I am a rare woman: I hate to shop. I have never liked to shop. I was blessed with a daughter who also hates to shop. We could knock off any necessary expedition in no time. Two stores, one hour, and we were both exhausted and either bought something or gave it up by mutual consent.
Not so Mama. She is a 98-year-old clothes horse. And her closets and drawers hold pretty much every purchase she ever made. She bought “well-made” clothes from places like Frederick & Nelson (Seattle’s now defunct subsidiary of Chicago’s Marshall Field’s, also defunct). Think Frango Mints, the Paul Bunyon Room, and animated windows at Christmas; my favorite features. “They just don’t make clothes like they used to. They don’t last,” she told me the other day, for the 4 millionth time. “No one can afford them,” I pointed out. “Plus, no one cares if clothes last 40 years. And what’s more, they can’t afford houses with enough closet space to hold them all.” “True,” she said.

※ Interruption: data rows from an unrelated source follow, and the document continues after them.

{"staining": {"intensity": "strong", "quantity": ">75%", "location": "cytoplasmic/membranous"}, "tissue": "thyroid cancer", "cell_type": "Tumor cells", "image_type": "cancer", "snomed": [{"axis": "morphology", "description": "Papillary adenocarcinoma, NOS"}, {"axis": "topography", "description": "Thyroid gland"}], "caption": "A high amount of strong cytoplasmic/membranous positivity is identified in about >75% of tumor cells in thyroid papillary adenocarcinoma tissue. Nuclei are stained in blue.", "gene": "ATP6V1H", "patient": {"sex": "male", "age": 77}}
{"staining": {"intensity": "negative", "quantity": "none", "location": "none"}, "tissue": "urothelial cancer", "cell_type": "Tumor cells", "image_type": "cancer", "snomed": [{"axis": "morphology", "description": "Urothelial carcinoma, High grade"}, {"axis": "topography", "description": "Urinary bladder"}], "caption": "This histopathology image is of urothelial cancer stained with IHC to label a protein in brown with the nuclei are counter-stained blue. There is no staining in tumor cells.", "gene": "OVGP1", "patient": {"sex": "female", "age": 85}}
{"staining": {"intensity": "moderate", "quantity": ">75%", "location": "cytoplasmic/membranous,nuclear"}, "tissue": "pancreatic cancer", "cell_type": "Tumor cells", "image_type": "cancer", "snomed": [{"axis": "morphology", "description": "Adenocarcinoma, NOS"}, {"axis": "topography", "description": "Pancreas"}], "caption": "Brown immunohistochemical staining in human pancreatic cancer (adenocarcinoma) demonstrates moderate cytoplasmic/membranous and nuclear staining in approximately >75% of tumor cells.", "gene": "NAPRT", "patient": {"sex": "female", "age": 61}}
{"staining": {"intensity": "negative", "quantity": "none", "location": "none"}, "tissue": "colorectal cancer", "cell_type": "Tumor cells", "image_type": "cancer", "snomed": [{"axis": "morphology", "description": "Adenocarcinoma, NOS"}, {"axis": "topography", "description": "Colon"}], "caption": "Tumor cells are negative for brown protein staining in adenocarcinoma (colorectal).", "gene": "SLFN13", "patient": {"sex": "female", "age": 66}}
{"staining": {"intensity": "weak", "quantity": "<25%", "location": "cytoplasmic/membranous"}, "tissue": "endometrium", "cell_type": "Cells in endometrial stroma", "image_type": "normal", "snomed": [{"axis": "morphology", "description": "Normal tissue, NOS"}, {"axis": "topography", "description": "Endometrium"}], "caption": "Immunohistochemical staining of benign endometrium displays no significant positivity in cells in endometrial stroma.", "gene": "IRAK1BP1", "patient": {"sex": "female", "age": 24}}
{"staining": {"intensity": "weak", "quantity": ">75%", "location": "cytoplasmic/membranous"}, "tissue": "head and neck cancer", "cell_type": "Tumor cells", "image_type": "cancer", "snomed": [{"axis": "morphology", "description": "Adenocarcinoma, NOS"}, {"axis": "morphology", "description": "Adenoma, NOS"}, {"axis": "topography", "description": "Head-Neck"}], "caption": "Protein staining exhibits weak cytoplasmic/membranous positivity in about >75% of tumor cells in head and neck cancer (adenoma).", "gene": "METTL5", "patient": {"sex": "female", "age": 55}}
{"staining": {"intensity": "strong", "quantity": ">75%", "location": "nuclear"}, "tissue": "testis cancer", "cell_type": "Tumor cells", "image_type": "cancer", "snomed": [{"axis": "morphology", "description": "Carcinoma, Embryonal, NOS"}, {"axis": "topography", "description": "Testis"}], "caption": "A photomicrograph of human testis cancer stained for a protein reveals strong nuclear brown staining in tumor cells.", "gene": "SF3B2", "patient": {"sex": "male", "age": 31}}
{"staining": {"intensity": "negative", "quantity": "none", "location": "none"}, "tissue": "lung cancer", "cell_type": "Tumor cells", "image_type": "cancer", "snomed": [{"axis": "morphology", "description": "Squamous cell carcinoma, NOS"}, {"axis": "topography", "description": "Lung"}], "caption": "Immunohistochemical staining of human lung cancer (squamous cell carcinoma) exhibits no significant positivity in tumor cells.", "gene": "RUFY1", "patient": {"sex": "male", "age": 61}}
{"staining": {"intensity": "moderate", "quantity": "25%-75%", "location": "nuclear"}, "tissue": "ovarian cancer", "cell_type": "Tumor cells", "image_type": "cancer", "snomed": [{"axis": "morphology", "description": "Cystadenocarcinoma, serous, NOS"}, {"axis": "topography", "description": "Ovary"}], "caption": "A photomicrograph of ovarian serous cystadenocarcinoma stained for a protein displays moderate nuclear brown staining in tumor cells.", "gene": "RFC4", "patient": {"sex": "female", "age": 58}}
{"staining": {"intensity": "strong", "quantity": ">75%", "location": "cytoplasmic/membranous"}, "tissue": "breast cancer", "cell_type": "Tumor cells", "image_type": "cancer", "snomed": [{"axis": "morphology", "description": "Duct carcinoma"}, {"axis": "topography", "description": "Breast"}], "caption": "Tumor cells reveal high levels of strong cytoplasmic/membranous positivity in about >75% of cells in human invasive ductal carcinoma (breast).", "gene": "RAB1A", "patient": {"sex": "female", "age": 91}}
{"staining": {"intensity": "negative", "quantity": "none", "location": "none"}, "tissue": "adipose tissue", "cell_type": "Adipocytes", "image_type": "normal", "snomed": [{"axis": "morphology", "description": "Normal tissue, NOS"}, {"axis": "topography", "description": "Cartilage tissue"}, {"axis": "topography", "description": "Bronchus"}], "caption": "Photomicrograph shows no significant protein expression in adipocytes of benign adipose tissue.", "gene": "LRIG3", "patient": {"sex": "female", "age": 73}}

She’s been on the hunt this fall for shoes, a warm jacket, and a sweater to replace the Icelandic knit that fell apart winter before last. She brings stuff home to live with for a while then takes some or all of it back. She finally decided on a pair of shoes—of the six pairs she brought home—two weeks ago, but continues to wear her old ones. We went for a walk at the Nisqually Wildlife Refuge yesterday, and she didn’t wear her new shoes. Apparently the old ones are good enough. I didn’t ask why she got new ones; she can’t answer why questions.
Michelle, her morning care partner, took her jacket shopping, then I went with her to see what I thought. She tried on three styles, three sizes of each, much discussion of the various colors and hats she owned that might go with each. She bought one. She returned it two days later. It wasn’t warm enough.
Yesterday, before our walk, we went to REI. It’s needs to be water resistant, although she no longer walks in the rain—too dark. It needs to be big enough to wear over two sweaters; but then it’s too big if she doesn’t need two sweaters. And, of course, the sleeves are too long. She got a down jacket that I am sure is warm with new-fangled materials, but because it’s not weighty I am quite sure I will be returning it next time I go to Olympia. She wore her older fleece on our walk, and was almost too warm (and it is hard for her to concede that). Again, I don’t know why she needed a new one. We also looked at sweaters, but they were “too expensive.”
Today Michelle took her to the Outlet Mall to look at sweaters. She came home with one, along with a pair of wool pants (if they aren’t wool, they aren’t well-made). She refuses to have pants custom made because she doesn’t want to pay for it. But every year we all engage with her in the search and failure to find a pair of pants that fit her very odd specifications.
The sweater is not at all what she was looking for. It isn’t warm, and it doesn’t close in the front, except for two hooks.
“I thought it would look dressy with black pants,” she said.
“It would,” I agreed. Should I ask if she needs another something dressy? (Doesn’t she have twenty dressy outfits to wear places she doesn’t go?) No, I should not ask. Of course I did anyway.
“I wonder if I have a hat that matches?” she said in reply.
“It’s blue and black,” I said. “You have a blue and black wool hat.”
“But is it the right blue,” she said, more of a statement than a question. “Is it a summer sweater, or a winter one?” she asked.
“It’s winter colors and summer weight,” I said, trying to answer her questions without the commentary in my head; pretending I was a witness in a trial. It was beginning to be a trial.
I was at lunch with a friend when Mama called to tell me about the sweaters and the pants and to ask if I could take her back to the Pendleton store to look at another sweater she hadn’t gotten, when I got home. Two days in a row? Are you kidding me? We went.
She tried on one with stripes. “I don’t know if I look good in stripes,” she said.
“It looks nice on you,” I said. “But what do you want it for? This is more like a jacket and I thought you wanted something warm and cozy for in the house.”
“That’s right,” she said. She tried on a burgundy cardigan; the sales woman pointed out the mirror. “I can’t see it,” Mama told her.
“Well, how does it feel?” I asked.
“I never liked red,” she said.
“You can’t see it anyway,” I countered. “What matters is how it feels.” She took it off.
I felt amazingly patient. She likes to shop. She likes to buy stuff she used to need. She doesn’t like to spend money, but she is very good at it when it comes to clothes. And if she returns it all, it doesn’t cost anything anyway. I will get my reward; there will be no shopping in my heaven.
Then I found a wool! cardigan she hadn’t been shown this morning. Zippered. Pockets. Even had an Icelandic type design. Seemed just about right to me. She decided to get it. As the sales woman put it in the bag, Mama said, “I can return it, can’t I?”